For now, negotiators are working in private so that they can work things out
without several million backseat drivers.

This is how all international treaties are negotiated, by the way, including
recently passed FTAs with Colombia and South Korea. People who make a big deal
about the fact that TPP is being negotiated in private simply demonstrate that
they are not familiar with international negotiations in general.

------
smutticus
So the USTR is negotiating TPP on behalf of the Executive branch of the US
Government. Congress has the power to legislate copyright. So is Congressional
approval required to ratify this treaty?

I'm aware of the treaty clause of the Constitution which requires 2/3 majority
of the Senate for treaty ratification. But I am also aware of the procedure
for ratifying Congressional Executive Agreements(CEAs).

Look at subsection (2) at the top of page 25 of this document.
[http://www.au.af.mil/au/awc/awcgate/congress/treaties_senate...](http://www.au.af.mil/au/awc/awcgate/congress/treaties_senate_role.pdf)

It clearly states that the Sole Executive Agreement(SEA) process cannot be
used when the Constitution reserves certain rights to Congress.

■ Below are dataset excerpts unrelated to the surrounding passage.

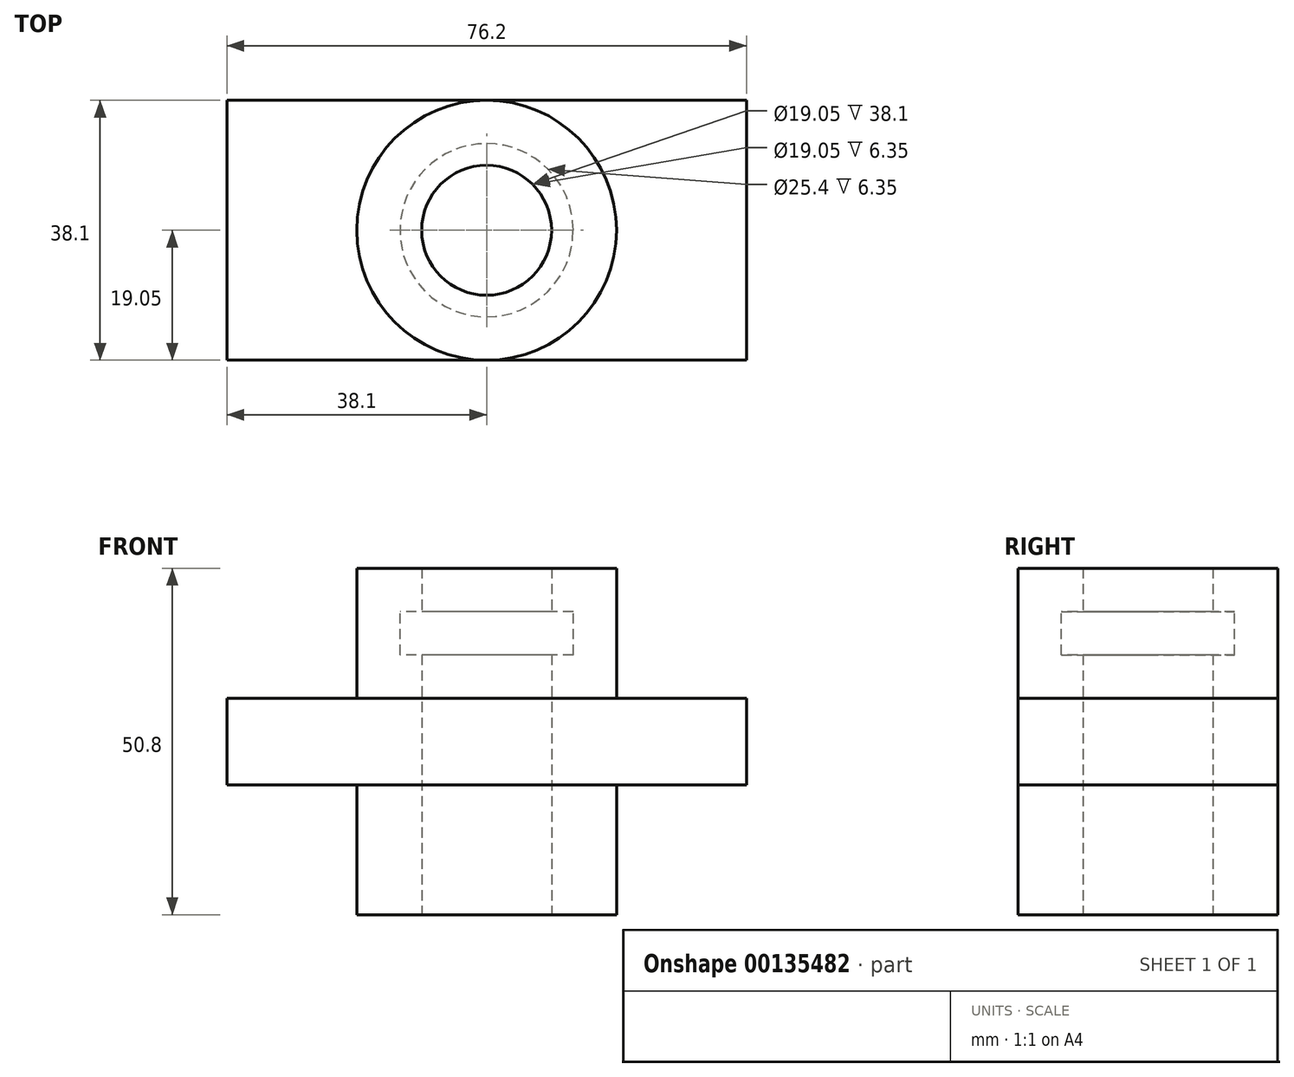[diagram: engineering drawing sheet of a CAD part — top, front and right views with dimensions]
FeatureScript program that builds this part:
annotation { "Feature Type Name" : "Feature", "Feature Type Description" : "" }
export const myFeature = defineFeature(function(context is Context, id is Id, definition is map)
    precondition{}
    {
        {
            var Q0;
            Q0=qCreatedBy(makeId("Top.planeOp"),FACE);
            var sketch = newSketch(context, id + "F0", { "sketchPlane" : qUnion([Q0])});
            skLineSegment(sketch, "E0.bottom", {"start": v(0, 0) * mm, "end": v(76.2, 0) * mm});
            skLineSegment(sketch, "E0.top", {"start": v(0, 38.1) * mm, "end": v(76.2, 38.1) * mm});
            skLineSegment(sketch, "E0.left", {"start": v(0, 0) * mm, "end": v(0, 38.1) * mm});
            skLineSegment(sketch, "E0.right", {"start": v(76.2, 0) * mm, "end": v(76.2, 38.1) * mm});
            skCircle(sketch, "E1", {"center": v(38.1, 19.05) * mm, "radius": 19.05 * mm});
            skPoint(sketch, "E1.centerSnap0", {"position": v(76.2, 19.05) * mm});
            skPoint(sketch, "E1.centerSnap1", {"position": v(38.1, 38.1) * mm});
            skCircle(sketch, "E2", {"center": v(38.1, 19.05) * mm, "radius": 9.53 * mm});
            skSolve(sketch);
        }
        {
            var Q0;
            Q0=makeQuery(id+"F0.imprint","IMPRINT",FACE,{"disambiguationData":[TD([[makeQuery(id+"F0.imprint","IMPRINT",EDGE,{"derivedFrom":sQuery(id+"F0.wireOp",EDGE,"E2")}),-1.0]])]});
            extrude(context, id + "F1", {"entities" : qUnion([Q0]), "endBound" : BoundingType.SYMMETRIC, "depth" : 50.8 * mm});
        }
        {
            var Q0;
            {var subQ0=sQuery(id+"F0.wireOp",EDGE,"E0.right");Q0=makeQuery(id+"F0.imprint","IMPRINT",FACE,{"disambiguationData":[TD([[makeQuery(id+"F0.imprint","IMPRINT",EDGE,{"derivedFrom":subQ0}),1.0]])]});}
            var Q1;
            {var subQ0=sQuery(id+"F0.wireOp",EDGE,"E0.left");Q1=makeQuery(id+"F0.imprint","IMPRINT",FACE,{"disambiguationData":[TD([[makeQuery(id+"F0.imprint","IMPRINT",EDGE,{"derivedFrom":subQ0}),-1.0]])]});}
            extrude(context, id + "F2", {"entities" : qUnion([Q0, Q1]), "operationType" : NewBodyOperationType.ADD, "endBound" : BoundingType.SYMMETRIC, "depth" : 12.7 * mm});
        }
        {
            var Q0;
            Q0=makeQuery(id+"F1.opExtrude","CAP_FACE",FACE,{"disambiguationData":[OSD([sQuery(id+"F0.wireOp",EDGE,"E1"),sQuery(id+"F0.wireOp",EDGE,"E2")])],"isStart":false});
            var sketch = newSketch(context, id + "F3", { "sketchPlane" : qUnion([Q0])});
            skCircle(sketch, "E3", {"center": v(38.1, 19.05) * mm, "radius": 12.7 * mm});
            skCircle(sketch, "E4", {"center": v(38.1, 19.05) * mm, "radius": 9.53 * mm});
            skCircle(sketch, "E5", {"center": v(38.1, 19.05) * mm, "radius": 19.05 * mm});
            skSolve(sketch);
        }
        {
            var Q0;
            Q0=makeQuery(id+"F3.imprint","IMPRINT",FACE,{"disambiguationData":[TD([[makeQuery(id+"F3.imprint","IMPRINT",EDGE,{"derivedFrom":sQuery(id+"F3.wireOp",EDGE,"E3")}),1.0]])]});
            extrude(context, id + "F4", {"entities" : qUnion([Q0]), "operationType" : NewBodyOperationType.REMOVE, "oppositeDirection" : true, "depth" : 12.7 * mm, "hasSecondDirection" : true, "secondDirectionOppositeDirection" : true, "secondDirectionDepth" : 6.35 * mm});
        }
    });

Since
legislating copyright law is a right reserved for Congress under the
Constitution, how can Congress not be involved in any ratification of TPP.
Congressional approval was required for NAFTA to be ratified for this very
reason. It should also go without saying that the Executive cannot make laws
without congressional approval. So if ratifying a treaty changes domestic
legislation, it must also be approved by Congress otherwise it would
unenforceable.

Can someone with more understanding of treaty laws explain what I am missing?